WHAT YOU NEED TO DO. Reproduce every line of the records below without changing anything.
### SOURCE RECORDS
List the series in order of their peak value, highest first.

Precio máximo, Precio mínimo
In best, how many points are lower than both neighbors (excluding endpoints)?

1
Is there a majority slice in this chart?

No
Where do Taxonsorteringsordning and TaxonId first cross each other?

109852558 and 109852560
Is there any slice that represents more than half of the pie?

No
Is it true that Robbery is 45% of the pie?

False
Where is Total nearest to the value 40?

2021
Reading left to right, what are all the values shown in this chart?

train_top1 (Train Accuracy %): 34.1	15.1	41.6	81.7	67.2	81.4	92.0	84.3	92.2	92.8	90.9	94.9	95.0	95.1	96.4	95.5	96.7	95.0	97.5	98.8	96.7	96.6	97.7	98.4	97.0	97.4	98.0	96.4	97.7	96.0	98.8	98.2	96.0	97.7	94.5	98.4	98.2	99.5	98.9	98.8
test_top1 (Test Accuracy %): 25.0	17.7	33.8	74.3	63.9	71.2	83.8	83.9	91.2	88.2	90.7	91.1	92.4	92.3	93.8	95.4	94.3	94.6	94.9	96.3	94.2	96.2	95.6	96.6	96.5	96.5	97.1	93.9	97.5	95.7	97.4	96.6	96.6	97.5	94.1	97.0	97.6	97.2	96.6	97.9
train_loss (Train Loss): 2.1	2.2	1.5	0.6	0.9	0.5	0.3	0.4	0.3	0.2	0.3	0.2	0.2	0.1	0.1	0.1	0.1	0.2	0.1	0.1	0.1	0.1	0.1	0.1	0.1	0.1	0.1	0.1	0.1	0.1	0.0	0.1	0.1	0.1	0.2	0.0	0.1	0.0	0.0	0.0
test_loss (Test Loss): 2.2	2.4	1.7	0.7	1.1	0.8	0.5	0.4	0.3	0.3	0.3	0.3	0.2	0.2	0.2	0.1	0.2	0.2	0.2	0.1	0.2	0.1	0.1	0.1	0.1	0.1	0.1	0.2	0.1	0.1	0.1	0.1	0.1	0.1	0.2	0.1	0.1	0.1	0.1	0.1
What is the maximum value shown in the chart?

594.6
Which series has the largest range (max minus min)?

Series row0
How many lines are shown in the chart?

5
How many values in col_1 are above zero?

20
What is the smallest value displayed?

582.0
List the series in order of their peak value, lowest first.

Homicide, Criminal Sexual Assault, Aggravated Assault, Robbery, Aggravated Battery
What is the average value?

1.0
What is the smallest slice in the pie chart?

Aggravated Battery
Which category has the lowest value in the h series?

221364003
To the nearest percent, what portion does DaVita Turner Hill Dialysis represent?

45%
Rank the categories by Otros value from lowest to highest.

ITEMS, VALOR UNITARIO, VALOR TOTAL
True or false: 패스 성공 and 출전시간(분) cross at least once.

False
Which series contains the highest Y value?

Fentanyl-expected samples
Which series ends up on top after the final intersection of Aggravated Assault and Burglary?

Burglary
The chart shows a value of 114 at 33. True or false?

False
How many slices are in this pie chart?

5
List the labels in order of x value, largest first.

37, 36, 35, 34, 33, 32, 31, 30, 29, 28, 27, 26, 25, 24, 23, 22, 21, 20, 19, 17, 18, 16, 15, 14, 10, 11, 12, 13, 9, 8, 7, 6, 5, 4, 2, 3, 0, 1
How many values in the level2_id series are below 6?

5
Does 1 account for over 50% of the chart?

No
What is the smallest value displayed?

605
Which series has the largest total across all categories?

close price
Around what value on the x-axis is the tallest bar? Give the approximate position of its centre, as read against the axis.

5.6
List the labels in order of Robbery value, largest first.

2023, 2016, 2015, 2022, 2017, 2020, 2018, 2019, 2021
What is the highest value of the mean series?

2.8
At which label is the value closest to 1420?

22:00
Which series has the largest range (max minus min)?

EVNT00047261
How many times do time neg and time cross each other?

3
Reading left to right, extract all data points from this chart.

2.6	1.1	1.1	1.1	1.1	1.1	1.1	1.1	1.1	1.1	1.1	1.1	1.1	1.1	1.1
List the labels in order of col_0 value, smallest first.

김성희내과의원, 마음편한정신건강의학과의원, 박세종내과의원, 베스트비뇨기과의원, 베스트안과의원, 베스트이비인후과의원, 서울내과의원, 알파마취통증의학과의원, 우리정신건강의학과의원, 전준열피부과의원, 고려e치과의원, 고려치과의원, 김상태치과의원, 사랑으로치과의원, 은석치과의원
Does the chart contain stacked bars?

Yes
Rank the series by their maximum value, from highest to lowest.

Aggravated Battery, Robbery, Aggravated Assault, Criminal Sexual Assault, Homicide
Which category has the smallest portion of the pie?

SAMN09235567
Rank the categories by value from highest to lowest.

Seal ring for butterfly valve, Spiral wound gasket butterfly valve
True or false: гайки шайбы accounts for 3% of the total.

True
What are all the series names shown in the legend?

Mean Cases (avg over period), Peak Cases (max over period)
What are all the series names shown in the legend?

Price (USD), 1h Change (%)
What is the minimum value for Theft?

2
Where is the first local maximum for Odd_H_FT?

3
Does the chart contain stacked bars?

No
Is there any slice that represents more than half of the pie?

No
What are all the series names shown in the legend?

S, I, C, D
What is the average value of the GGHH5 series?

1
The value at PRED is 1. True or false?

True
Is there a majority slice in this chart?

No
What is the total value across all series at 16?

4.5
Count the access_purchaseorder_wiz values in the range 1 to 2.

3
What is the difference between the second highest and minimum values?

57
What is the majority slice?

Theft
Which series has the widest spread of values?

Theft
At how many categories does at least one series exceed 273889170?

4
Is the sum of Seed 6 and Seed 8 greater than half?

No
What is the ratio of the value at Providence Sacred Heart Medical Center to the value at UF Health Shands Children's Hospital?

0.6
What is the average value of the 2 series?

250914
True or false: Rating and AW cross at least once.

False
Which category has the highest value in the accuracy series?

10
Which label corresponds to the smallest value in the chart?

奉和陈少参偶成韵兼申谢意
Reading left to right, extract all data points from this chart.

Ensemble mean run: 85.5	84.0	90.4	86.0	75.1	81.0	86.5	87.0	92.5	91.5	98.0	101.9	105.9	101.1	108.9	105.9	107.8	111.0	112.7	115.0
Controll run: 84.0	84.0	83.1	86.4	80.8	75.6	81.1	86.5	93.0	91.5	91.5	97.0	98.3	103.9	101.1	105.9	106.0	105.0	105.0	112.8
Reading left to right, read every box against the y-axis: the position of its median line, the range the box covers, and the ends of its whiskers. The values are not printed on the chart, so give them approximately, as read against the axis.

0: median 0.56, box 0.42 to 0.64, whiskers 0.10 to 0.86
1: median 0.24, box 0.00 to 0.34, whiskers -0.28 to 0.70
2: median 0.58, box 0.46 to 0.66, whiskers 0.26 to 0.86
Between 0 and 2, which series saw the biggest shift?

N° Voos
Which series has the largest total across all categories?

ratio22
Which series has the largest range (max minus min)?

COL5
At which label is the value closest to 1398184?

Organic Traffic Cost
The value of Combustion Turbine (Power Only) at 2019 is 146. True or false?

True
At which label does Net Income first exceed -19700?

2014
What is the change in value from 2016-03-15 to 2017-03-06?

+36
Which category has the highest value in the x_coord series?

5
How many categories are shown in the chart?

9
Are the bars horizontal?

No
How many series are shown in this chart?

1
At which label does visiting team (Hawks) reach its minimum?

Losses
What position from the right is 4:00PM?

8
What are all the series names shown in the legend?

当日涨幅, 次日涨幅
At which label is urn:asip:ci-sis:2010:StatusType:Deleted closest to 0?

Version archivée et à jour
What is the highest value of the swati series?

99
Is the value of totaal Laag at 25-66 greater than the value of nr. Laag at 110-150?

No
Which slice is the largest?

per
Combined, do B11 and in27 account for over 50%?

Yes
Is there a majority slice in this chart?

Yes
######
RESPONSE BELOW.
List the series in order of their peak value, highest first.

Precio máximo, Precio mínimo
In best, how many points are lower than both neighbors (excluding endpoints)?

1
Is there a majority slice in this chart?

No
Where do Taxonsorteringsordning and TaxonId first cross each other?

109852558 and 109852560
Is there any slice that represents more than half of the pie?

No
Is it true that Robbery is 45% of the pie?

False
Where is Total nearest to the value 40?

2021
Reading left to right, what are all the values shown in this chart?

train_top1 (Train Accuracy %): 34.1	15.1	41.6	81.7	67.2	81.4	92.0	84.3	92.2	92.8	90.9	94.9	95.0	95.1	96.4	95.5	96.7	95.0	97.5	98.8	96.7	96.6	97.7	98.4	97.0	97.4	98.0	96.4	97.7	96.0	98.8	98.2	96.0	97.7	94.5	98.4	98.2	99.5	98.9	98.8
test_top1 (Test Accuracy %): 25.0	17.7	33.8	74.3	63.9	71.2	83.8	83.9	91.2	88.2	90.7	91.1	92.4	92.3	93.8	95.4	94.3	94.6	94.9	96.3	94.2	96.2	95.6	96.6	96.5	96.5	97.1	93.9	97.5	95.7	97.4	96.6	96.6	97.5	94.1	97.0	97.6	97.2	96.6	97.9
train_loss (Train Loss): 2.1	2.2	1.5	0.6	0.9	0.5	0.3	0.4	0.3	0.2	0.3	0.2	0.2	0.1	0.1	0.1	0.1	0.2	0.1	0.1	0.1	0.1	0.1	0.1	0.1	0.1	0.1	0.1	0.1	0.1	0.0	0.1	0.1	0.1	0.2	0.0	0.1	0.0	0.0	0.0
test_loss (Test Loss): 2.2	2.4	1.7	0.7	1.1	0.8	0.5	0.4	0.3	0.3	0.3	0.3	0.2	0.2	0.2	0.1	0.2	0.2	0.2	0.1	0.2	0.1	0.1	0.1	0.1	0.1	0.1	0.2	0.1	0.1	0.1	0.1	0.1	0.1	0.2	0.1	0.1	0.1	0.1	0.1
What is the maximum value shown in the chart?

594.6
Which series has the largest range (max minus min)?

Series row0
How many lines are shown in the chart?

5
How many values in col_1 are above zero?

20
What is the smallest value displayed?

582.0
List the series in order of their peak value, lowest first.

Homicide, Criminal Sexual Assault, Aggravated Assault, Robbery, Aggravated Battery
What is the average value?

1.0
What is the smallest slice in the pie chart?

Aggravated Battery
Which category has the lowest value in the h series?

221364003
To the nearest percent, what portion does DaVita Turner Hill Dialysis represent?

45%
Rank the categories by Otros value from lowest to highest.

ITEMS, VALOR UNITARIO, VALOR TOTAL
True or false: 패스 성공 and 출전시간(분) cross at least once.

False
Which series contains the highest Y value?

Fentanyl-expected samples
Which series ends up on top after the final intersection of Aggravated Assault and Burglary?

Burglary
The chart shows a value of 114 at 33. True or false?

False
How many slices are in this pie chart?

5
List the labels in order of x value, largest first.

37, 36, 35, 34, 33, 32, 31, 30, 29, 28, 27, 26, 25, 24, 23, 22, 21, 20, 19, 17, 18, 16, 15, 14, 10, 11, 12, 13, 9, 8, 7, 6, 5, 4, 2, 3, 0, 1
How many values in the level2_id series are below 6?

5
Does 1 account for over 50% of the chart?

No
What is the smallest value displayed?

605
Which series has the largest total across all categories?

close price
Around what value on the x-axis is the tallest bar? Give the approximate position of its centre, as read against the axis.

5.6
List the labels in order of Robbery value, largest first.

2023, 2016, 2015, 2022, 2017, 2020, 2018, 2019, 2021
What is the highest value of the mean series?

2.8
At which label is the value closest to 1420?

22:00
Which series has the largest range (max minus min)?

EVNT00047261
How many times do time neg and time cross each other?

3
Reading left to right, extract all data points from this chart.

2.6	1.1	1.1	1.1	1.1	1.1	1.1	1.1	1.1	1.1	1.1	1.1	1.1	1.1	1.1
List the labels in order of col_0 value, smallest first.

김성희내과의원, 마음편한정신건강의학과의원, 박세종내과의원, 베스트비뇨기과의원, 베스트안과의원, 베스트이비인후과의원, 서울내과의원, 알파마취통증의학과의원, 우리정신건강의학과의원, 전준열피부과의원, 고려e치과의원, 고려치과의원, 김상태치과의원, 사랑으로치과의원, 은석치과의원
Does the chart contain stacked bars?

Yes
Rank the series by their maximum value, from highest to lowest.

Aggravated Battery, Robbery, Aggravated Assault, Criminal Sexual Assault, Homicide
Which category has the smallest portion of the pie?

SAMN09235567
Rank the categories by value from highest to lowest.

Seal ring for butterfly valve, Spiral wound gasket butterfly valve
True or false: гайки шайбы accounts for 3% of the total.

True
What are all the series names shown in the legend?

Mean Cases (avg over period), Peak Cases (max over period)
What are all the series names shown in the legend?

Price (USD), 1h Change (%)
What is the minimum value for Theft?

2
Where is the first local maximum for Odd_H_FT?

3
Does the chart contain stacked bars?

No
Is there any slice that represents more than half of the pie?

No
What are all the series names shown in the legend?

S, I, C, D
What is the average value of the GGHH5 series?

1
The value at PRED is 1. True or false?

True
Is there a majority slice in this chart?

No
What is the total value across all series at 16?

4.5
Count the access_purchaseorder_wiz values in the range 1 to 2.

3
What is the difference between the second highest and minimum values?

57
What is the majority slice?

Theft
Which series has the widest spread of values?

Theft
At how many categories does at least one series exceed 273889170?

4
Is the sum of Seed 6 and Seed 8 greater than half?

No
What is the ratio of the value at Providence Sacred Heart Medical Center to the value at UF Health Shands Children's Hospital?

0.6
What is the average value of the 2 series?

250914
True or false: Rating and AW cross at least once.

False
Which category has the highest value in the accuracy series?

10
Which label corresponds to the smallest value in the chart?

奉和陈少参偶成韵兼申谢意
Reading left to right, extract all data points from this chart.

Ensemble mean run: 85.5	84.0	90.4	86.0	75.1	81.0	86.5	87.0	92.5	91.5	98.0	101.9	105.9	101.1	108.9	105.9	107.8	111.0	112.7	115.0
Controll run: 84.0	84.0	83.1	86.4	80.8	75.6	81.1	86.5	93.0	91.5	91.5	97.0	98.3	103.9	101.1	105.9	106.0	105.0	105.0	112.8
Reading left to right, read every box against the y-axis: the position of its median line, the range the box covers, and the ends of its whiskers. The values are not printed on the chart, so give them approximately, as read against the axis.

0: median 0.56, box 0.42 to 0.64, whiskers 0.10 to 0.86
1: median 0.24, box 0.00 to 0.34, whiskers -0.28 to 0.70
2: median 0.58, box 0.46 to 0.66, whiskers 0.26 to 0.86
Between 0 and 2, which series saw the biggest shift?

N° Voos
Which series has the largest total across all categories?

ratio22
Which series has the largest range (max minus min)?

COL5
At which label is the value closest to 1398184?

Organic Traffic Cost
The value of Combustion Turbine (Power Only) at 2019 is 146. True or false?

True
At which label does Net Income first exceed -19700?

2014
What is the change in value from 2016-03-15 to 2017-03-06?

+36
Which category has the highest value in the x_coord series?

5
How many categories are shown in the chart?

9
Are the bars horizontal?

No
How many series are shown in this chart?

1
At which label does visiting team (Hawks) reach its minimum?

Losses
What position from the right is 4:00PM?

8
What are all the series names shown in the legend?

当日涨幅, 次日涨幅
At which label is urn:asip:ci-sis:2010:StatusType:Deleted closest to 0?

Version archivée et à jour
What is the highest value of the swati series?

99
Is the value of totaal Laag at 25-66 greater than the value of nr. Laag at 110-150?

No
Which slice is the largest?

per
Combined, do B11 and in27 account for over 50%?

Yes
Is there a majority slice in this chart?

Yes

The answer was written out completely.